The wOBA numbers we saw earlier show that Trout's doubles and triples were worth about the same as 14 home runs. His BB and HBP were approximately as valuable as 19 singles. If we refigure their batting averages by giving Trout 19 singles and Cabrera 11 outs, you find Trout batting .336 with 41 HR, and Cabrera at .341 with 44 HR. Add in park factors, baserunning, and defense, and it's clear why Trout's ahead. That's the beauty of WAR: every step of the calculations make sense.

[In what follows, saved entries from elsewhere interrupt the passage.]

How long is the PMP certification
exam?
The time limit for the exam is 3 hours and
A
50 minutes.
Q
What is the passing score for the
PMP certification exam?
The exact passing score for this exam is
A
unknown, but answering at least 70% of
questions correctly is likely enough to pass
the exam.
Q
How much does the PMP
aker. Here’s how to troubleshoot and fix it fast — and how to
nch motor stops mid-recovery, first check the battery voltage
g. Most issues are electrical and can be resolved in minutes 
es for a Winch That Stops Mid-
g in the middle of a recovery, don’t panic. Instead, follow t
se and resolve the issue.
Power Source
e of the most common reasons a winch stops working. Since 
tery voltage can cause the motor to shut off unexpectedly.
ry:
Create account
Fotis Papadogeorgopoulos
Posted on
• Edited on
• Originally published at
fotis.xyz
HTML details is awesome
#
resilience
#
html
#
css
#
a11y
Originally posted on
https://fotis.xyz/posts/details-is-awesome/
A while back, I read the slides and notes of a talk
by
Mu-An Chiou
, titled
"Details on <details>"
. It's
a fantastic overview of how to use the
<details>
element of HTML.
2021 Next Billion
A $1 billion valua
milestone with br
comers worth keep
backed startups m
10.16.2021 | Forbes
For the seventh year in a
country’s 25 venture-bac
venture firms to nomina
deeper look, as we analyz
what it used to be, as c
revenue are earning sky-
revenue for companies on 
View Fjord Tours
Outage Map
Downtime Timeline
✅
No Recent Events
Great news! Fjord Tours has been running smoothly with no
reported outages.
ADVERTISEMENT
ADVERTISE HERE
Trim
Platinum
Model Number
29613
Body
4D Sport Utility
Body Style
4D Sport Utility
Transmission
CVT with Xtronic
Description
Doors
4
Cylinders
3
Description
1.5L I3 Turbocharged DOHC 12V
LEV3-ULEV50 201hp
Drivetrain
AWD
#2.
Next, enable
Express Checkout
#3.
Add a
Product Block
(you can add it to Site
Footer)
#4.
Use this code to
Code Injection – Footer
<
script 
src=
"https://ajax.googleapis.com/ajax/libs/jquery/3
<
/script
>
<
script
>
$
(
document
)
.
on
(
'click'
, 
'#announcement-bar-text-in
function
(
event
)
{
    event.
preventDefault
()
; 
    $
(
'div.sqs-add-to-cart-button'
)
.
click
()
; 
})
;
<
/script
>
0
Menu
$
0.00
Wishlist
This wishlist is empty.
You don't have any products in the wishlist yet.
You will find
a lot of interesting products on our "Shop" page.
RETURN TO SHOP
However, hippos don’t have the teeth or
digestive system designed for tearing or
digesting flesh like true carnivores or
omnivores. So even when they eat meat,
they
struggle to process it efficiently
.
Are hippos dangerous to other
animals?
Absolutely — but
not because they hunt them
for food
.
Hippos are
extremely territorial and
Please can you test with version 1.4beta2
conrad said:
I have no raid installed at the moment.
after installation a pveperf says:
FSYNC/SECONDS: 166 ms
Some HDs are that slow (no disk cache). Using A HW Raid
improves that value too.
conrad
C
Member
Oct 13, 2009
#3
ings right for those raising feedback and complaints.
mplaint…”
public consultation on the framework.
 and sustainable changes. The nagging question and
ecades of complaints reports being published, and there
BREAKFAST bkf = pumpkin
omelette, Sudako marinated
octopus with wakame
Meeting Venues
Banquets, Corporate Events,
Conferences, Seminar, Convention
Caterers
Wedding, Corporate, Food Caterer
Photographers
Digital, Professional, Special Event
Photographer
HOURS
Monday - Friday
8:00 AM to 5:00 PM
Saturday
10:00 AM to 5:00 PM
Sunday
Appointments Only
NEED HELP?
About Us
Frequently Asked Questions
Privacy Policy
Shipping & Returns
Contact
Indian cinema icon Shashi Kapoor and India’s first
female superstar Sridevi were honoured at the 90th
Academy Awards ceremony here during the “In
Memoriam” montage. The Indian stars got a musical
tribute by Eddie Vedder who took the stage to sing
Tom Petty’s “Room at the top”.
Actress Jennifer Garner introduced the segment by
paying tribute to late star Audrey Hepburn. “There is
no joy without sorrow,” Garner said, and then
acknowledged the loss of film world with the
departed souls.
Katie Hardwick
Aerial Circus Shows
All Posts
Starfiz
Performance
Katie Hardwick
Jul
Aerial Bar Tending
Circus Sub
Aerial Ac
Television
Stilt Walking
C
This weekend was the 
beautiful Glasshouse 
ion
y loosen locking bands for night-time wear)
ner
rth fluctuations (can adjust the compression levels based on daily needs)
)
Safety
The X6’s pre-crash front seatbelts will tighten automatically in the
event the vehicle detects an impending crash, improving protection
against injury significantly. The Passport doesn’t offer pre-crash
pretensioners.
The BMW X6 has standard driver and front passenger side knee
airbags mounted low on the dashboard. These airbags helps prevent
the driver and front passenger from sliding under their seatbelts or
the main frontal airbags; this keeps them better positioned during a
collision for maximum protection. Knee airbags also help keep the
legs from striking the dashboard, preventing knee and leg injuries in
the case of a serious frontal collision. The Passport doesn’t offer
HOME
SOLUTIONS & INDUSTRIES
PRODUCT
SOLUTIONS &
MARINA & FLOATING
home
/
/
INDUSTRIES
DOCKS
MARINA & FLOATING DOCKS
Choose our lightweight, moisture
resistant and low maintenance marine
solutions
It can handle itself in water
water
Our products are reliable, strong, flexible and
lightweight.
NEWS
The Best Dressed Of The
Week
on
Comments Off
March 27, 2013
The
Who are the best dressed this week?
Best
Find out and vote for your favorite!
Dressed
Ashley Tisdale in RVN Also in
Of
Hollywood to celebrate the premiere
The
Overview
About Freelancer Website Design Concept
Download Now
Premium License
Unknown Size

We usually don't pay much attention to these stats, but they matter. And despite my use of the wOBA formula, this isn't serious sabermetrics here. You already know that doubles and triples matter, you know that grounding into double plays hurts the team. It's just hard to organize all these numbers in a way we can process. That's what WAR is good for.
4. Overrated Stats
This is mostly RBI. We're all tired of arguing about using on-base percentage rather than batting average, and I already counted walks as a "small stat" above, so let's focus on ribbies. Dave Cameron once described RBI as a team stat masquerading as an individual stat. RBI are mostly a function of runners on base. The stat under-represents leadoff men, players on bad offensive teams, and players in pitcher's parks. We have much better ways to measure clutch hitting, but it's a familiar stat that supposedly measures what many fans and sportswriters want to believe.
WAR: What Is It Good For?
We want our sports statistics to be simple. WAR is a little weird because it's simultaneously very simple (one number) and very complex (includes fielding, baserunning, and every aspect of batting). Ultimately, I like WAR because it's a time-saver. You can look at this one stat to get an idea of who the best players are, then research specifics from there if you're so inclined. It's a great starting point. It's also a lot easier to say that Player A had a better WAR than Player B, rather than going through the minutiae of triples and HBP and sac flies and so forth.
There are a lot of important stats that it's too much work to evaluate individually; that's what WAR is useful for: providing an overall picture of a player's value. All I am saying is give WAR a chance.